The woman came out the door and sat down to lean against a cigarette holder, followed shortly by the king with his bike. He walked up to her with a puzzled look on his face.
“Where’s my ride?”
She looked confused, taking a draw from her cigarette.
“What are you talking about?”
“Damn,” he said, “I’m gonna need to catch a ride with my boy, seeing that I’m stranded.”
He softly let the bike down onto her shoulders. She smiled up at him, grabbed the handles, and then bolted off towards the road, dropping her cigarette onto the concrete. The king clapped and jumped up and down with joy. The father watched as the woman ripped into the road closed for construction, disappearing into the sunrise.

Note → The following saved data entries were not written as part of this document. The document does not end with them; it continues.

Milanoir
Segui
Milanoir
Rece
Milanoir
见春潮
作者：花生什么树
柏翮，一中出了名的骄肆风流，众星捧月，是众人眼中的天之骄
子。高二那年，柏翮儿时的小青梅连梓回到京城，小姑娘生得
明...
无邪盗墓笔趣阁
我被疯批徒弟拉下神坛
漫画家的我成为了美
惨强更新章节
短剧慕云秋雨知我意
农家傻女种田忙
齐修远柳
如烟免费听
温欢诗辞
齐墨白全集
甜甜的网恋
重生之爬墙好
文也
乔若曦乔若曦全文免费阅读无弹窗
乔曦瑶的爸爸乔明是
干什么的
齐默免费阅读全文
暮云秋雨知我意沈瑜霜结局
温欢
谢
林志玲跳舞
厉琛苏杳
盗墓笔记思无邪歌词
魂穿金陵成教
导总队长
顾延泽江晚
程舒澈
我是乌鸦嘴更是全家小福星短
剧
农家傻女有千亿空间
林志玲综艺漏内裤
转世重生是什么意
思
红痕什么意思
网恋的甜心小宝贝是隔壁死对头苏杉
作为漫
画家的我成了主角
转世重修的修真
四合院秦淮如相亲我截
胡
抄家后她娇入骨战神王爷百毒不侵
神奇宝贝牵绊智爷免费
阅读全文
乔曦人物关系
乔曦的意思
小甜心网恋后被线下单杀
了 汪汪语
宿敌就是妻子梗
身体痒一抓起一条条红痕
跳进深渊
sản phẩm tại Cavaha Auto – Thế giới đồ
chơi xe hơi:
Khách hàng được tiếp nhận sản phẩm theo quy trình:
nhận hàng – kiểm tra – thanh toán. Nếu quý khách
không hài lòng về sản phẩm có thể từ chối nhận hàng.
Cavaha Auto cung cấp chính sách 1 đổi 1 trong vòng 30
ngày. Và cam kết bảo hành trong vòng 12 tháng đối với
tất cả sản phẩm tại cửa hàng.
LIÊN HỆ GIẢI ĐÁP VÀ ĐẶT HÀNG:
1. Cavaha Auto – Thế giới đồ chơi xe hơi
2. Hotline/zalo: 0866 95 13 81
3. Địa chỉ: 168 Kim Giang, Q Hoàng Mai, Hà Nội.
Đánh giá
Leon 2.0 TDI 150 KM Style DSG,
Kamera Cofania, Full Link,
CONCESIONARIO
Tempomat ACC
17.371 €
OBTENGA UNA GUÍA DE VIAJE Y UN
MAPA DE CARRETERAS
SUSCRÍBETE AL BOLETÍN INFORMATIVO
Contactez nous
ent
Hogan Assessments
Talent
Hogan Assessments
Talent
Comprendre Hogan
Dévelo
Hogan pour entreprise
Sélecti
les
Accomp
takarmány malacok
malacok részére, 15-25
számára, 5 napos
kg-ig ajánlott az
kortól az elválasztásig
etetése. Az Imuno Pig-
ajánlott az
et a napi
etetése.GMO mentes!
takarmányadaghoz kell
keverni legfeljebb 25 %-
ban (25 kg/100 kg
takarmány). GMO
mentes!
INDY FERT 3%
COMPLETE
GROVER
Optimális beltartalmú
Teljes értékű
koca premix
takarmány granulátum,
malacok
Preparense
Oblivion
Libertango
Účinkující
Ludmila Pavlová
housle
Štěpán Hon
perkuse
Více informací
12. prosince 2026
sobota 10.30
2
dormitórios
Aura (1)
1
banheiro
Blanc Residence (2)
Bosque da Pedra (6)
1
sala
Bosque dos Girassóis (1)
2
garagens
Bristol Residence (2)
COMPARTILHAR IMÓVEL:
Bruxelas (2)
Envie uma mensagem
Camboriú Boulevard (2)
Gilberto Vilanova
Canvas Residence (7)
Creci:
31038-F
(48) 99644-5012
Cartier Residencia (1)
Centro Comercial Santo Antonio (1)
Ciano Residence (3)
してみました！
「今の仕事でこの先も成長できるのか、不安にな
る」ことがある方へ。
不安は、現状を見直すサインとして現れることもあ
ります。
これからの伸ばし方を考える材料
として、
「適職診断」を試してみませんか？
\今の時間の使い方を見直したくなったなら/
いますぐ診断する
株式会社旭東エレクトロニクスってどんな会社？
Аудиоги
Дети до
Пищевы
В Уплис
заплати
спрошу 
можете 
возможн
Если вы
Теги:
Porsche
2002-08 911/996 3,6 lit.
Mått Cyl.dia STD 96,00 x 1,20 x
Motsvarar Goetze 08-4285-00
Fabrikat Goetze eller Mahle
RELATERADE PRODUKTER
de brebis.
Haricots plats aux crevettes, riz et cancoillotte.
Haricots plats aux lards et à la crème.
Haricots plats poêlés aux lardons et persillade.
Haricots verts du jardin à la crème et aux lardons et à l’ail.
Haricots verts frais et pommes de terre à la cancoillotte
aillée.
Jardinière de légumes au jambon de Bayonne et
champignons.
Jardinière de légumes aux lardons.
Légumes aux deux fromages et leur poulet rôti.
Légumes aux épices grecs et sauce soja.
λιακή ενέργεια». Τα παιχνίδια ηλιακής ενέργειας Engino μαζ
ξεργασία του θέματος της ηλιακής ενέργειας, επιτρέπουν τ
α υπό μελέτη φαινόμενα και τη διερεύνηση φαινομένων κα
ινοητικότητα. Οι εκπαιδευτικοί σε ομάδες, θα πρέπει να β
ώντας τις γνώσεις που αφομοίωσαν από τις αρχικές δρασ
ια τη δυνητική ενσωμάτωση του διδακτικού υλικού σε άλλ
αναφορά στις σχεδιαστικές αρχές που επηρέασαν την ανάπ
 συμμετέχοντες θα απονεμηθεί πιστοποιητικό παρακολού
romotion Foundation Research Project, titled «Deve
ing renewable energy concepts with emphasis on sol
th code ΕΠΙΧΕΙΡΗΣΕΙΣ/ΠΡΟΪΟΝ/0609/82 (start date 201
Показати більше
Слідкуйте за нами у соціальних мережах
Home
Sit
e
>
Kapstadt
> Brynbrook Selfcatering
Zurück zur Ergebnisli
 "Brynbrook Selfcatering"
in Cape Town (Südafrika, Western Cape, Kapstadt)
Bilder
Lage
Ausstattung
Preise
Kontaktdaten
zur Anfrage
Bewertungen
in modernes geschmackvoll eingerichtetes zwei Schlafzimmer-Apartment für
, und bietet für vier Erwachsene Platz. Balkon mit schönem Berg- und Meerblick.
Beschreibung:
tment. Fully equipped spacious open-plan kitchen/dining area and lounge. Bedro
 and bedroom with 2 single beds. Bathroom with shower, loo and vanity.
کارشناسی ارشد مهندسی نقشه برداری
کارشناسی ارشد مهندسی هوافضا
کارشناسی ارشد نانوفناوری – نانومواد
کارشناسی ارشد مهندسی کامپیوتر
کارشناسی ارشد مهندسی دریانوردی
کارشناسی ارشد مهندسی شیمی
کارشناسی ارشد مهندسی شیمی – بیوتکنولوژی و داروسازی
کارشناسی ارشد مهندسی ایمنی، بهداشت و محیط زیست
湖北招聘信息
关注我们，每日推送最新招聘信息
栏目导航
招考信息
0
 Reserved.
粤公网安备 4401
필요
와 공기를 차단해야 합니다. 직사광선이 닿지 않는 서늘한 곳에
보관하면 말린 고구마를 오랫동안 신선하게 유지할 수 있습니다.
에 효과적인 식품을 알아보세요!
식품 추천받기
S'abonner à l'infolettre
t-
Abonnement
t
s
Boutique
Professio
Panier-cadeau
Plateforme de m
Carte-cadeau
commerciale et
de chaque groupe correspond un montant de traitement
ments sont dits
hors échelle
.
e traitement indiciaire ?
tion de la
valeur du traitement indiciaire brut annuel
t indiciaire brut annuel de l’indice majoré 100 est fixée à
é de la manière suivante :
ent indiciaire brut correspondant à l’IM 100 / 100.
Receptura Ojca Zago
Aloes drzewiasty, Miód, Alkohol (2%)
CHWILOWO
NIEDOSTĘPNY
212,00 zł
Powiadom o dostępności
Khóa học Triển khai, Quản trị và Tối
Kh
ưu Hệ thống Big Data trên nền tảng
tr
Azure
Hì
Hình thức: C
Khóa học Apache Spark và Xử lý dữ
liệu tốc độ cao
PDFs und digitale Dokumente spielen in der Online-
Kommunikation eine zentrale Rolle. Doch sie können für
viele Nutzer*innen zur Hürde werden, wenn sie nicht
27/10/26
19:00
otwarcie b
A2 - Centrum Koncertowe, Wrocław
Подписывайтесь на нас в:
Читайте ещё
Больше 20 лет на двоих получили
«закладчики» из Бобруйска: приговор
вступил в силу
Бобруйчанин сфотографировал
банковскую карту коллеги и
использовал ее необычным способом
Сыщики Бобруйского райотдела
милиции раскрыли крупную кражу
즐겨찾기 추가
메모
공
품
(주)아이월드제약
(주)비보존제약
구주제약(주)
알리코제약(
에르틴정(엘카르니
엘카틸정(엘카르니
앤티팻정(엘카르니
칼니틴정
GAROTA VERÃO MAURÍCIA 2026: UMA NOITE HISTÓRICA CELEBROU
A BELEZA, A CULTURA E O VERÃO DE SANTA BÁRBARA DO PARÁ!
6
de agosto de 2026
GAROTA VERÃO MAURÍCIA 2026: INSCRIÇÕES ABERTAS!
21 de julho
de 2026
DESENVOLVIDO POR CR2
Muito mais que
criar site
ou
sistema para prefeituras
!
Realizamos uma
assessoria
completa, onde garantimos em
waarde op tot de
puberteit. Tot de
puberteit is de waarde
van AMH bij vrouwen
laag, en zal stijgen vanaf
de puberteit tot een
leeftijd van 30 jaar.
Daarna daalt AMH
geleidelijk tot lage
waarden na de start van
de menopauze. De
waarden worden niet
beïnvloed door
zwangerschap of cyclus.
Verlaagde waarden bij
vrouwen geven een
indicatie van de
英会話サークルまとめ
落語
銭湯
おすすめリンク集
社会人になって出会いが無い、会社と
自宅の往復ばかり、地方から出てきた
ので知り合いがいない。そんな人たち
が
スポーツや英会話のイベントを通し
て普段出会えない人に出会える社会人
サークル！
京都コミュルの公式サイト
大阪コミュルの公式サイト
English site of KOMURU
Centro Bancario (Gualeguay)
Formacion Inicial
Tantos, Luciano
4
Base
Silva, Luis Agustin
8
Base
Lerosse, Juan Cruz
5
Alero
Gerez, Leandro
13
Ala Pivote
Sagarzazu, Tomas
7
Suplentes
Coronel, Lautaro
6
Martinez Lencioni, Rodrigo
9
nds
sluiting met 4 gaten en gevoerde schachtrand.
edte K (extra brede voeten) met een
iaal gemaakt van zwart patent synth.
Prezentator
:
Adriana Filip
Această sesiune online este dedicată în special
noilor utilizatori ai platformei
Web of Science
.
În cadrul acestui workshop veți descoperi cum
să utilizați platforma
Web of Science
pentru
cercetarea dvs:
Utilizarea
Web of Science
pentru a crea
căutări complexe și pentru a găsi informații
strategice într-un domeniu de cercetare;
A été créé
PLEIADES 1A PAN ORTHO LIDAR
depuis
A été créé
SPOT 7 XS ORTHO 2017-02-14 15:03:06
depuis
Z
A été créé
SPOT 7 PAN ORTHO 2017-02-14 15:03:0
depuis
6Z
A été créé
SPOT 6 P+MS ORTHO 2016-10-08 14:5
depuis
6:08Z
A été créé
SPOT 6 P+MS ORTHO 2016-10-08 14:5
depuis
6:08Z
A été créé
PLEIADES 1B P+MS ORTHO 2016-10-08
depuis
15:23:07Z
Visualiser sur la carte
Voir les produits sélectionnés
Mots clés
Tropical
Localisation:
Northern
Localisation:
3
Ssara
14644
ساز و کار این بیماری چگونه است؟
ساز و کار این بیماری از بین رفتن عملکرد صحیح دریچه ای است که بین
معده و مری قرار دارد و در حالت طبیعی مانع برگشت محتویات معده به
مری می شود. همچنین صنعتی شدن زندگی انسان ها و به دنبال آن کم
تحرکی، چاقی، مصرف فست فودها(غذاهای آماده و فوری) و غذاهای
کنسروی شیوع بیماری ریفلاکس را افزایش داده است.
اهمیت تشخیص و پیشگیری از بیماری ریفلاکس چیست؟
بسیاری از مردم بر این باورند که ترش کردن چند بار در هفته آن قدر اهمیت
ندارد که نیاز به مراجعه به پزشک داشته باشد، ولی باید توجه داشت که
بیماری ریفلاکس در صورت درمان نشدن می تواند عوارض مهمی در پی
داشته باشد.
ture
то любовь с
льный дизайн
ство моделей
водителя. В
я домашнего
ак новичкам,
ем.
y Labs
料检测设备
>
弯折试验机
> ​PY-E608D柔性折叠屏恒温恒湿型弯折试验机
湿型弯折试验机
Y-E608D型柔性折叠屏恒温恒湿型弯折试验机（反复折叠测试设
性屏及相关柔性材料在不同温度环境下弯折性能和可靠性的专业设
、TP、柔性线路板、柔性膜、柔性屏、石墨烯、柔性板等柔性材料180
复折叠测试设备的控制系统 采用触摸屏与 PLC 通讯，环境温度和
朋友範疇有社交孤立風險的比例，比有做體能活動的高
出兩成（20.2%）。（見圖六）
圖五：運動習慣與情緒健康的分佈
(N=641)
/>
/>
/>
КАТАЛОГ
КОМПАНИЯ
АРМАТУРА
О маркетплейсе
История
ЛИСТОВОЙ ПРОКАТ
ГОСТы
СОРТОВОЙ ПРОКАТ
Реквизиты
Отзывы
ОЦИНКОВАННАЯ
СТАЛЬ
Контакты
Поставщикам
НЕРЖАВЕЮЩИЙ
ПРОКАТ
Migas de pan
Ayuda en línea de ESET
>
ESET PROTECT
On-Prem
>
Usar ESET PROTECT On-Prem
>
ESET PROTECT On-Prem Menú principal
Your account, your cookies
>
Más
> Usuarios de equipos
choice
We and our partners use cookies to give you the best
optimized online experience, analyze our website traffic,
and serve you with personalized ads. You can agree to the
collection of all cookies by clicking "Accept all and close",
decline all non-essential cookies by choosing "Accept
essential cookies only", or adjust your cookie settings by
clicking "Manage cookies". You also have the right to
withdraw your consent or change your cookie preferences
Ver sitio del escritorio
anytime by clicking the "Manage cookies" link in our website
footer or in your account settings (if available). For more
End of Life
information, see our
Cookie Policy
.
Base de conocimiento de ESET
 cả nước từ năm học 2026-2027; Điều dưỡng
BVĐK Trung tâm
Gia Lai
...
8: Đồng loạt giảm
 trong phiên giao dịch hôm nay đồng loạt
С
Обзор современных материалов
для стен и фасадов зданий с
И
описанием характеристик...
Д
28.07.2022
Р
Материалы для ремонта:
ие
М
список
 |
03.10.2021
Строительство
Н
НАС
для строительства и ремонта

“Ay, you ain’t wave?” the king yelled. “You act like it ain’t almost Christmas.”
The father gave a small wave as they got into the car.
The highways were quiet. The king leaned his head out the window to take in the cool air while the father’s knuckles pulsed between red and white on the wheel. After pulling his head back into the car and hearing the silence, the king spoke.
“You know, I almost forgot something.”
“What?”
The king undid a button on his cargo pants and pulled out a small white drawstring bag.
“Got it at the pawn shop a while ago.”
“What is it?”
“It’s a harmonica, for your baby. I figure she likes music and all.”
“Yeah, yeah she does. Thank you, man.”
“That’s not all. You know what I got you?”
“What?”
He laughed.
“I figure you get to wrap it up and tell her it’s from you.”
It was only after the father dropped his friend off that he began to cry. He drove slowly, trying to navigate safely through his sobs, keeping what he had of himself together for what felt like the first time. He wanted nothing more than to see his trailer.
His body retched like he was in the depths of a divine sickness, cleansed with each passing mile, but even as he shook he held the harmonica tenderly in his hand. Through his tears, the light of the sunrise whipped across the sky like he was conducting an orchestra of fire.
His wife had left the door unlocked. When he walked inside he went straight to their room where the bed was empty. He placed the harmonica in a gift bag and left it under the tree.
It was seven and his daughter’s alarm was set for eight. He took a blanket from his room and at her door, he spent the last of his strength opening it as quietly as possible. At the foot of her bed, he curled up in his blanket and faded away for the last hour of the night, dreaming he was a dog chasing a car down an endless New Orleans street.